The areas include Jezero crater, where the Perseverance rover is located. Three maps point out the places where the probability of finding fossilized footprints left by any living organisms on the Red Planet could be highest.
Three maps, obtained by combining the study of 18 terrestrial paleontological sites with sophisticated computer models, have identified the places on Mars where the probability of finding fossilized footprints left by any living organisms could be highest. Carried out by a team of experts from the University of Genoa in collaboration with the State University of Milan and the Naturtejo Unesco Global Geopark-Istituto D. Luiz in Portugal, the results have been published in the journal PeerJ. Among the sites there is also the Jezero crater, where is the rover of Nasa Perseverance that is just hunting for traces of life on the Red Planet.
Where there might have been life on Mars
Scientists believe that, in addition to the large flat area of Jezero Crater, ancient fossil footprints could also be concentrated around Belva Crater, at the mouth of the Neretva Vallis river valley.
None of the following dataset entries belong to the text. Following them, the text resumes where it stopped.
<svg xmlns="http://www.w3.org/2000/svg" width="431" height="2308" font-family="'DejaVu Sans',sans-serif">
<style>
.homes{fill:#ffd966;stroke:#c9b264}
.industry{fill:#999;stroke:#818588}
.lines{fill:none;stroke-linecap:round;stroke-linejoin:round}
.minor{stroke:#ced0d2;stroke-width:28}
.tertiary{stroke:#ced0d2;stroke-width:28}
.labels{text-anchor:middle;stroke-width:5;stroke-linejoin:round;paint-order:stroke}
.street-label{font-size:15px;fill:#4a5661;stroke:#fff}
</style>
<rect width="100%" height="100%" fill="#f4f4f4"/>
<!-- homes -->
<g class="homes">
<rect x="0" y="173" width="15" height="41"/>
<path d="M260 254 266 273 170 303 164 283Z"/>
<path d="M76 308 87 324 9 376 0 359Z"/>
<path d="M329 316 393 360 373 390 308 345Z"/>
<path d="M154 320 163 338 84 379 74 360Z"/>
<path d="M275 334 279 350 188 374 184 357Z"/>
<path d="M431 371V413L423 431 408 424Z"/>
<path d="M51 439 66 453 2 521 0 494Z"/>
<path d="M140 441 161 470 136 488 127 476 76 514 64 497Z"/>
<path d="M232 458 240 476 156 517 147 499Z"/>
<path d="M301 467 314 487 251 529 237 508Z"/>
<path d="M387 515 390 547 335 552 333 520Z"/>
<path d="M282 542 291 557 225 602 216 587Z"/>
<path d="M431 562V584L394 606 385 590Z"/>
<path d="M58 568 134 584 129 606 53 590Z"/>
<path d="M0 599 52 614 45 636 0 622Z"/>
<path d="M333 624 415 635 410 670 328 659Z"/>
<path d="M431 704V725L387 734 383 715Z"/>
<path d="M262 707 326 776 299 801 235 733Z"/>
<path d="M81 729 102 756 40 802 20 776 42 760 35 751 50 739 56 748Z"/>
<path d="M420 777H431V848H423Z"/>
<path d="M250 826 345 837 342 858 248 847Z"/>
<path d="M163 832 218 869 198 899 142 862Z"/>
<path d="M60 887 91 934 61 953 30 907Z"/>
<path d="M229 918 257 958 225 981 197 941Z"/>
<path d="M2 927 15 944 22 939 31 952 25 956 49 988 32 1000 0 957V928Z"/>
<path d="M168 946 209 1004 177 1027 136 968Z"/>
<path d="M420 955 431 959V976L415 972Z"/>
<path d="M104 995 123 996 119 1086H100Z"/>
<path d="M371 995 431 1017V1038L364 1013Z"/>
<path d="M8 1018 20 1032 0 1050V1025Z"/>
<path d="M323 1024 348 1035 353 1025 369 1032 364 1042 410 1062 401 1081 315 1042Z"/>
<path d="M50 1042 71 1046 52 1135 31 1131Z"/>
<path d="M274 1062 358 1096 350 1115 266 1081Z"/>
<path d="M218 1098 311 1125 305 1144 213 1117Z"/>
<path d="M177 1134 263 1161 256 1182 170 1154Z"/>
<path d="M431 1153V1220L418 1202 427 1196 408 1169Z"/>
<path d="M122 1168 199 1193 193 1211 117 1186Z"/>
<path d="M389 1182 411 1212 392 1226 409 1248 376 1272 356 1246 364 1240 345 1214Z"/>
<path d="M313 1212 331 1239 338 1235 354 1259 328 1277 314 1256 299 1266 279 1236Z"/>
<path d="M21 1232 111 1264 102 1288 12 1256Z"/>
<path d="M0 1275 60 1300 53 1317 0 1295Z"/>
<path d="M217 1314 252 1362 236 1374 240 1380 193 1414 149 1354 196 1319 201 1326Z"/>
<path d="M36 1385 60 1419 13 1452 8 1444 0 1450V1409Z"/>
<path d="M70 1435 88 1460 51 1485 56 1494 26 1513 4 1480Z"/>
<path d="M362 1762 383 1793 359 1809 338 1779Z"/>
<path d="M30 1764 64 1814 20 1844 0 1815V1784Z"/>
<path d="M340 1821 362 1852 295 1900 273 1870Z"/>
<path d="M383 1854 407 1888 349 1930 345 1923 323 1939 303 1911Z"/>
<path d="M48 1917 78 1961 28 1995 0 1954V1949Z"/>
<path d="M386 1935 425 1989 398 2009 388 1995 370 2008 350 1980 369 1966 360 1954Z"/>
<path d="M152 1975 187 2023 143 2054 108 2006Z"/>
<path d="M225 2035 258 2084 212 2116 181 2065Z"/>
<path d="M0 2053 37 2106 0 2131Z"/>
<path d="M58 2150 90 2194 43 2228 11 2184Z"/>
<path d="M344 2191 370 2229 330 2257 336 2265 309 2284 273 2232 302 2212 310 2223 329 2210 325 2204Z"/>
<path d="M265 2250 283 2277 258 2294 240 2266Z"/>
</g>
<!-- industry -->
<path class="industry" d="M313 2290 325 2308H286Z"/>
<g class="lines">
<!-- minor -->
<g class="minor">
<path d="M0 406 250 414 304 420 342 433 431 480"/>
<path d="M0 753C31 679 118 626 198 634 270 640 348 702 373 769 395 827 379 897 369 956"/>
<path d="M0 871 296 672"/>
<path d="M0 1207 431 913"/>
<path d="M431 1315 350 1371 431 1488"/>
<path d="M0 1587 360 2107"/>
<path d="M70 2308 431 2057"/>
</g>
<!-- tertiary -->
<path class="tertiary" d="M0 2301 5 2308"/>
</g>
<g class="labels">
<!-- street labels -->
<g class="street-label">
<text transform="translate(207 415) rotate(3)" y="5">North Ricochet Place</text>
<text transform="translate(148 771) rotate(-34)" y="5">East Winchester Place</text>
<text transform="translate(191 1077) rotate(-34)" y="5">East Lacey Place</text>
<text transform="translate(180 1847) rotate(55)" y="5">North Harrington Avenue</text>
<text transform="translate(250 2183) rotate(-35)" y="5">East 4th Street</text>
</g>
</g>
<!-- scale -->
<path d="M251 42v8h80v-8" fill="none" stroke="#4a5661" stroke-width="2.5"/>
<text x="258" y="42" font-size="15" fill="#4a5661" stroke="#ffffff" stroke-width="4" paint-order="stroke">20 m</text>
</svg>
The researchers’ study points to a new approach in the search for life on Mars that does not aim to directly unearth the fossilized remains of whole organisms or their fragments, but is directed at identifying burrows, tracks, footprints and punctures left by any organisms. As if instead of the skeleton of a dinosaur, we were looking for signs of its passage.
The advantages of the approach indicated by the maps
The scientists’ strategy starts from the concept that the ichnofossils, that is, the footprints or perforations, should be preserved more easily. In addition, their morphology “predominantly reflects the biological behavior of the producing organism, making it possible to detect life independent of the morphology and biochemistry of any extraterrestrial organisms,” explained the study’s first author Andrea Baucon, a paleontologist at the University of Genoa.
The maps were created after analysis of 18 paleontological sites on Earth, including through expeditions to Mongolia, Penha Garcia in Portugal and Mount Fasce in Liguria. The study allowed to determine which variables influence the possibility of finding an icnofossil, such as the type of substrate and the quality of the outcrop. The value of these variables was then estimated for each square meter of the Jezero crater. At the end, with the aggregation of all these data have been produced the three maps that indicate the places where it is assumed there may be the highest probability of finding traces of life.
In the meantime Perseverance has taken photos that show that on Mars there was a lake billions of years ago, while NASA has drilled some rocks of the Red Planet in order to understand what is in the Martian reddish stones.